··· RECORDS SUPPLIED

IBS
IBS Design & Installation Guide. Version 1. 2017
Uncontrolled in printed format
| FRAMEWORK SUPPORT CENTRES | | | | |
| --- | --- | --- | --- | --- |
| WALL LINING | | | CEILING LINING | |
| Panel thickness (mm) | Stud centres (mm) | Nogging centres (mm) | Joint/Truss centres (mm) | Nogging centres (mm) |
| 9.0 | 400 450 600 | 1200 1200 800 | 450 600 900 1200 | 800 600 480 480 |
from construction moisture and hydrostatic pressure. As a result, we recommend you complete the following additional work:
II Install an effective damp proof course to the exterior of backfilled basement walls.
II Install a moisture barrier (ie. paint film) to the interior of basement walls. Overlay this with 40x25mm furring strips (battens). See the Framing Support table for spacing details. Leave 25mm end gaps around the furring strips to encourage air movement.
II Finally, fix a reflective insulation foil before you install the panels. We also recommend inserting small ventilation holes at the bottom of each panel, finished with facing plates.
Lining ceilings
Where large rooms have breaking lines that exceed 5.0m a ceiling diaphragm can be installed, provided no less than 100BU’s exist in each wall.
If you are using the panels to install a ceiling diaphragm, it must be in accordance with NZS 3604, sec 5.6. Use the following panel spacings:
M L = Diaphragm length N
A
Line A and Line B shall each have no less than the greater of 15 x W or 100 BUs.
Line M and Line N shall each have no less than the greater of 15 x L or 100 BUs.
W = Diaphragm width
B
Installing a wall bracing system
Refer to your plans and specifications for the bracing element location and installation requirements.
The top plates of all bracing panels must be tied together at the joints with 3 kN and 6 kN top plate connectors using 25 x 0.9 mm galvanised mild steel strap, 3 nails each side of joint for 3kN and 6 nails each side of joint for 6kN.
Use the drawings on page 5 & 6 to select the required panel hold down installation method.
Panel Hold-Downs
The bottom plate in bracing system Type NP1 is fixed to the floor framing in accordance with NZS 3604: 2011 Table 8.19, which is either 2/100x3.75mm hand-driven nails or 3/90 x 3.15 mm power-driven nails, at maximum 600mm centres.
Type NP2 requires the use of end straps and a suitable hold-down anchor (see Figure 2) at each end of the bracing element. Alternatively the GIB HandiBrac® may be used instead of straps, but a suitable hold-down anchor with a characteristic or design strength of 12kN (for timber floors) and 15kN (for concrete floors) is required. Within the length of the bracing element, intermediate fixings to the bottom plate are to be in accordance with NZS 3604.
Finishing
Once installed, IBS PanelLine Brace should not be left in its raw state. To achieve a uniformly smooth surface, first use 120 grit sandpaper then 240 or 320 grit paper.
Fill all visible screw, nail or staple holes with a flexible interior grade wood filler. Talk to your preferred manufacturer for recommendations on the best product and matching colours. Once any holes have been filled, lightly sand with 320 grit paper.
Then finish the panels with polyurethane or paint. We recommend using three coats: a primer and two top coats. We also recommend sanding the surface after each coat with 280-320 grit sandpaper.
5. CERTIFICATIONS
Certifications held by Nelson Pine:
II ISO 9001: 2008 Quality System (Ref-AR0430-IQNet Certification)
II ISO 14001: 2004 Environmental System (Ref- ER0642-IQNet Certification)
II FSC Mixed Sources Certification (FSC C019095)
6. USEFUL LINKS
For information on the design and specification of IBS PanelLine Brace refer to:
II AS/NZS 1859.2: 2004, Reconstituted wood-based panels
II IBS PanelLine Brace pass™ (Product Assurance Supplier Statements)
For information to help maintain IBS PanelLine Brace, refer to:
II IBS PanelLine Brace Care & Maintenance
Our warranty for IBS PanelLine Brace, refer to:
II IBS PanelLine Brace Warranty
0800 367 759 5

······

> [DIRECTIONS FOR THIS TASK]
Every line above that includes the string "nails" needs to be copied.

> [EXERCISE OUTPUT]
The top plates of all bracing panels must be tied together at the joints with 3 kN and 6 kN top plate connectors using 25 x 0.9 mm galvanised mild steel strap, 3 nails each side of joint for 3kN and 6 nails each side of joint for 6kN.
The bottom plate in bracing system Type NP1 is fixed to the floor framing in accordance with NZS 3604: 2011 Table 8.19, which is either 2/100x3.75mm hand-driven nails or 3/90 x 3.15 mm power-driven nails, at maximum 600mm centres.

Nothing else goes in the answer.